The Indiana Court of Appeals affirmed a trial court grant of summary judgment in favor of an insurance agent because it found her alleged negligence was not a cause of injury to the plaintiffs.
At issue in Jerry and Becky French v. State Farm Fire & Casualty Company and Jane Hodson, No. 18A02-0612-CV-1161, is whether the trial court erred in granting summary judgment in favor of Hodson on the Frenches’ claim of negligent advice and procurement of insurance.
The Frenches decided to purchase a manufactured home for their Delaware County plot of land, and Jerry French visited his insurance agent, Hodson, to determine the new homeowner’s insurance policy. The value of the home was just less than $80,000.
Hodson asked Jerry questions about the home and entered his answers into the Insurance-to-Value calculator, which estimated the cost of replacement to be approximately $173,000. Jerry signed off on this figure. Hodson never asked if Jerry’s home was manufactured or stick-built, nor the purchase price, and Jerry never specified the type of policy he wanted. State Farm had different policies for manufactured and stick-built homes.
Under Coverage A of their policy, the Frenches were covered for up to $173,000 to repair or replace with similar construction. Under Coverage B, their personal property was insured, and in the event of a loss they would be awarded 75 percent of the Coverage A amount.
A fire struck the home several months after the Frenches moved in, and a claim representative inspected the loss and told the Frenches they could use up to the total amount of coverage to rebuild their home.
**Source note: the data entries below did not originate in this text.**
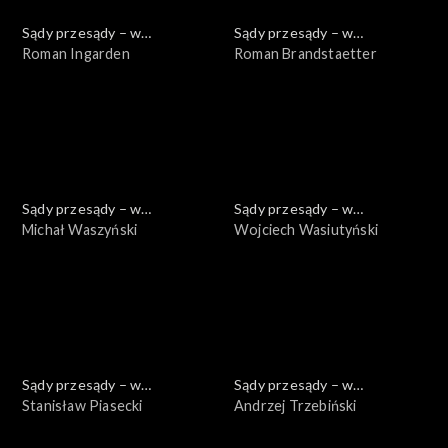
Sądy przesądy – w
Sądy przesądy – w
powiększeniu
Roman Ingarden
powiększeniu
Roman Brandstaetter
Sądy przesądy – w
Sądy przesądy – w
powiększeniu
Michał Waszyński
powiększeniu
Wojciech Wasiutyński
Sądy przesądy – w
Sądy przesądy – w
powiększeniu
Stanisław Piasecki
powiększeniu
Andrzej Trzebiński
The Frenches decided to construct a stick-built home instead of a manufactured home because they believed an electrical issue in the manufactured home caused the fire. The cost to build the new home was more than their policy limit.
The claim representative informed the Frenches the policy would only cover the purchase of a similar or exact unit to the manufactured home. State Farm offered to pay the Frenches $80,000 under the policy to purchase a replacement manufactured home; they accepted the amount and continued to build a new home. They also were paid approximately $130,000 under their Coverage B policy.
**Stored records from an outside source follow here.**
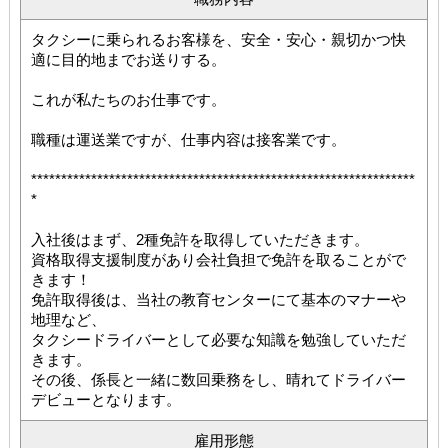
タクシーに乗られるお客様を、安全・安心・親切かつ快
適に目的地までお送りする。
これが私たちのお仕事です。
職種は運送業ですが、仕事内容は接客業です。
****************************************************************
*
入社後はまず、2種免許を取得していただきます。
資格取得支援制度があり会社負担で免許を取ることがで
きます！
免許取得後は、当社の教育センターにて基本のマナーや
地理など、
タクシードライバーとして必要な知識を勉強していただ
きます。
その後、係長と一緒に数回乗務をし、晴れてドライバー
デビューとなります。
雇用形態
The Frenches filed suit against State Farm and Hodson, alleging State Farm breached the terms of the policy by only offering $80,000 and that Hodson negligently failed to procure insurance for the Frenches as requested. Both parties filed for summary judgment, in which the trial court granted summary judgment in favor of Hodson, ruling that the insurance policy did cover the risk and that the Frenches actually received $70,000 more in contents payments than what they would have received with the lower dwelling limits, so Hodson cannot be held liable for negligence with respect to the policy limits.
The Court of Appeals upheld the grant of summary judgment, although it had “serious misgivings” as to whether Hodson actually exercised reasonable skill and diligence in obtaining more than $200,000 worth of coverage on a $76,000 manufactured home.
The Frenches did not suffer an injury proximately caused by Hodson’s alleged negligence, and in fact received a benefit of more than $70,000 from the error. The Frenches decided to construct a stick-built home that cost more than the value of their manufactured home, so they did not rely on Hodson’s conducts knowing there was a coverage dispute when they continued with the construction.
Judge Edward Najam wrote the court expressed no opinion about the ultimate resolution of the Frenches’ claim for breach of contract but held that the trial court didn’t error in granting summary judgment in favor of Hodson.